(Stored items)

________________

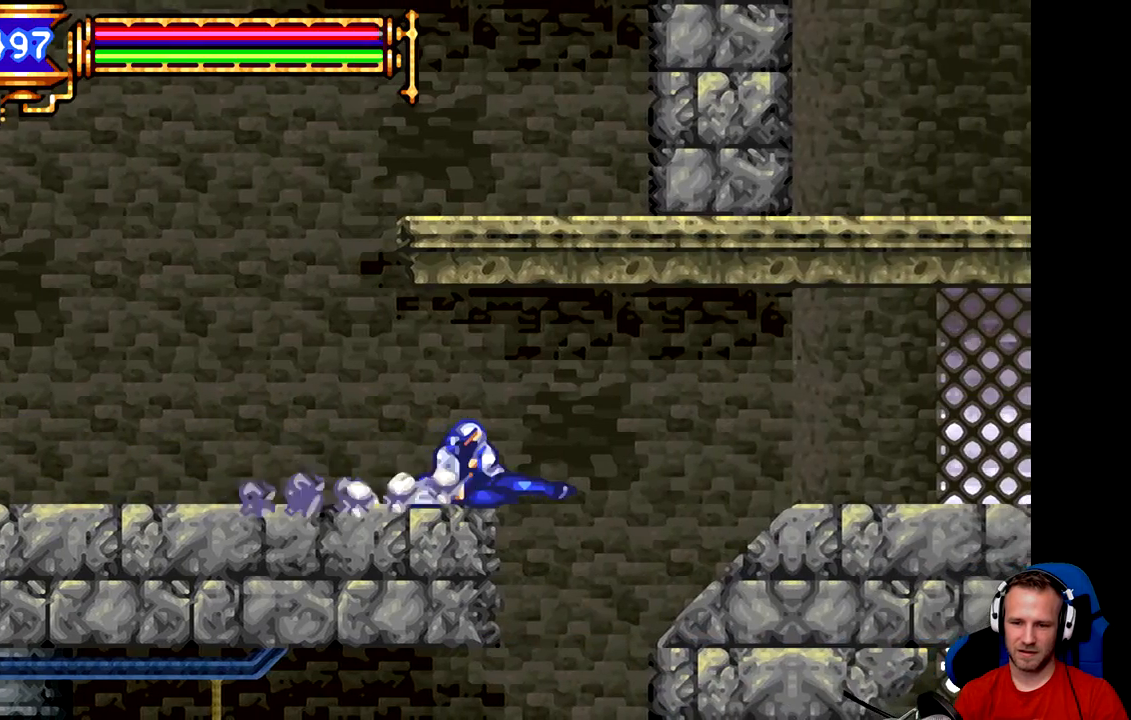
{"buttons": [], "left_stick": "right", "events": [[34, "B", "up"], [301, "left_stick", "center"], [434, "left_stick", "right"]]}
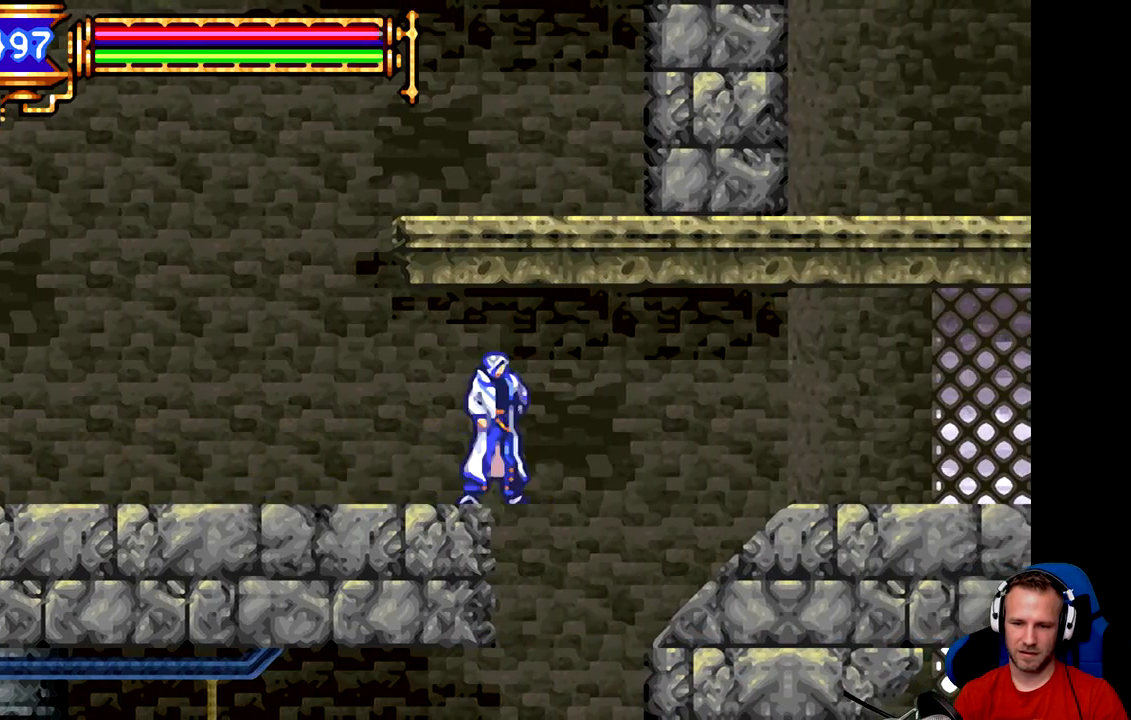
{"buttons": [], "left_stick": "center", "events": [[300, "left_stick", "center"]]}
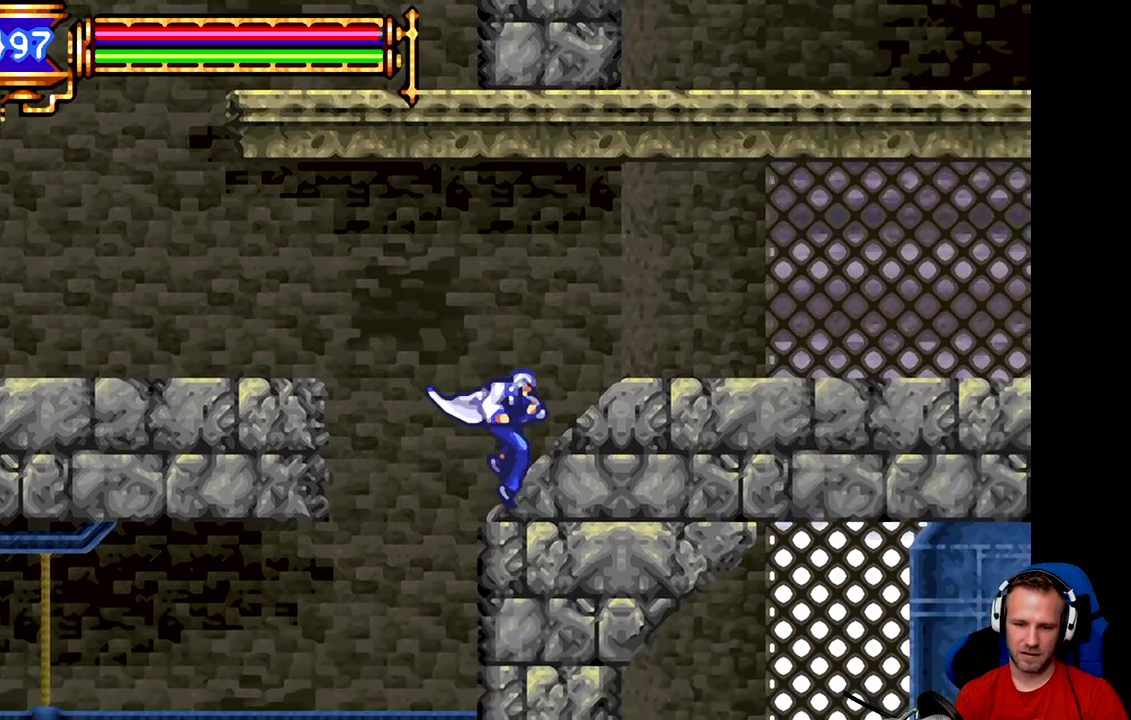
{"buttons": [], "left_stick": "left", "events": [[267, "left_stick", "left"]]}
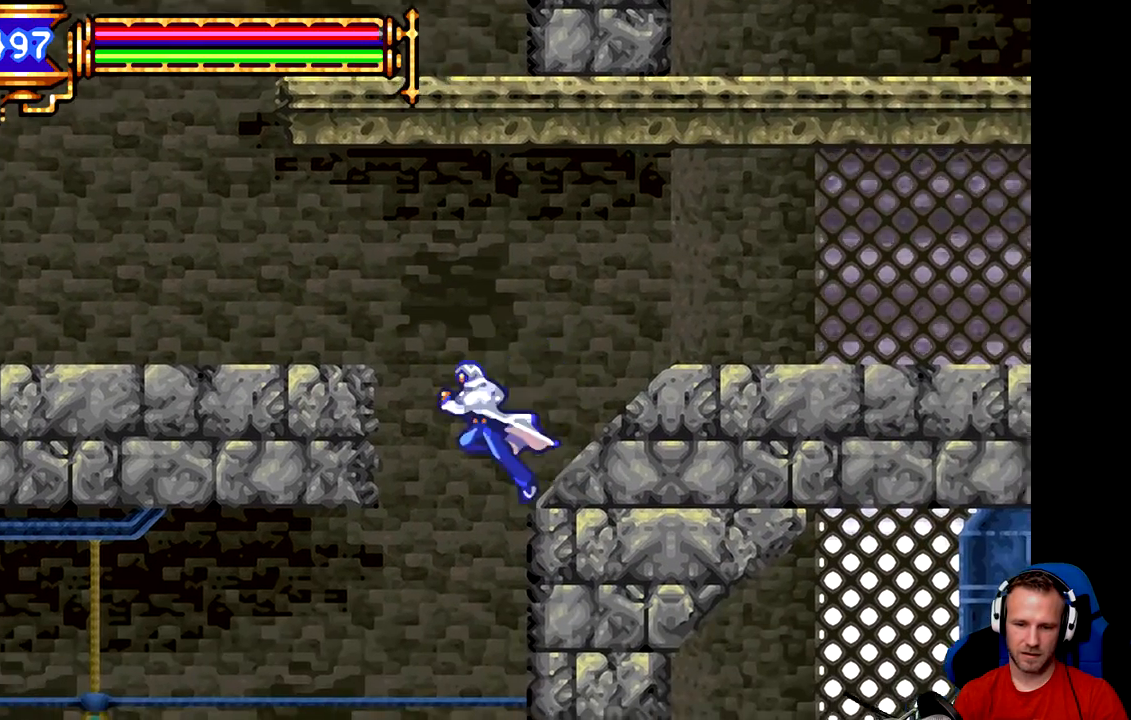
{"buttons": ["B"], "left_stick": "center", "events": [[50, "left_stick", "center"], [450, "B", "down"]]}
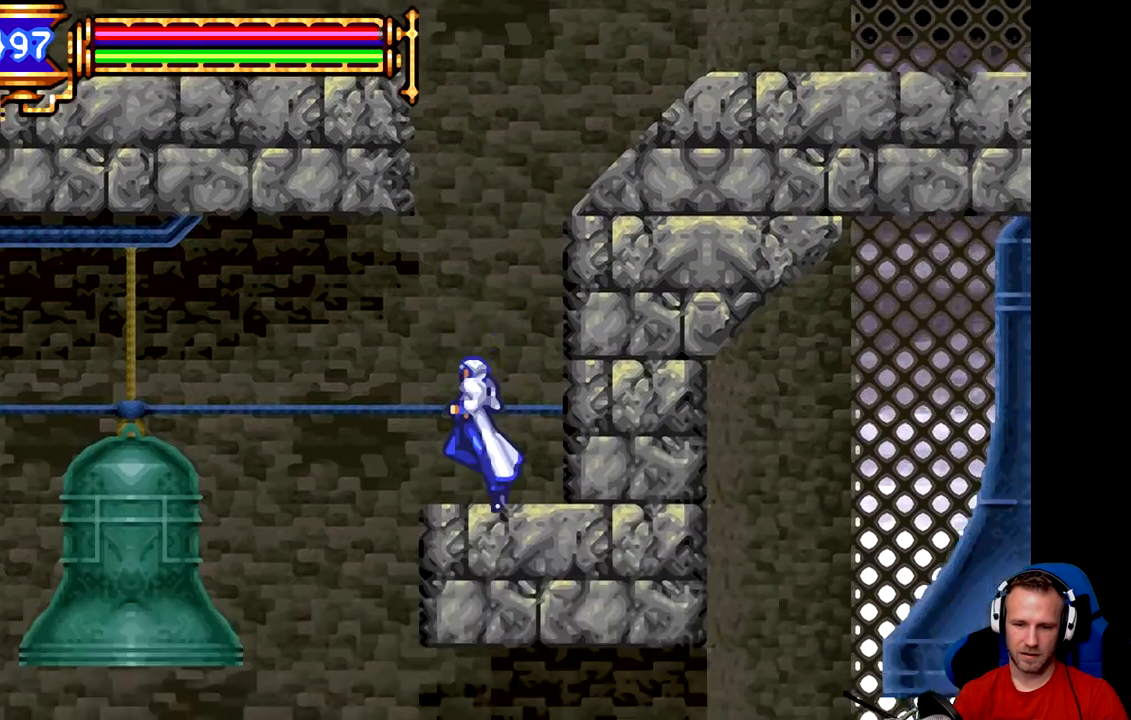
{"buttons": [], "left_stick": "center", "events": [[184, "B", "up"]]}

________________

What is expected: Write out each entry exactly; any pictures stay out of the copy.

Expected answer:
{"buttons": [], "left_stick": "right", "events": [[34, "B", "up"], [301, "left_stick", "center"], [434, "left_stick", "right"]]}
{"buttons": [], "left_stick": "center", "events": [[300, "left_stick", "center"]]}
{"buttons": [], "left_stick": "left", "events": [[267, "left_stick", "left"]]}
{"buttons": ["B"], "left_stick": "center", "events": [[50, "left_stick", "center"], [450, "B", "down"]]}
{"buttons": [], "left_stick": "center", "events": [[184, "B", "up"]]}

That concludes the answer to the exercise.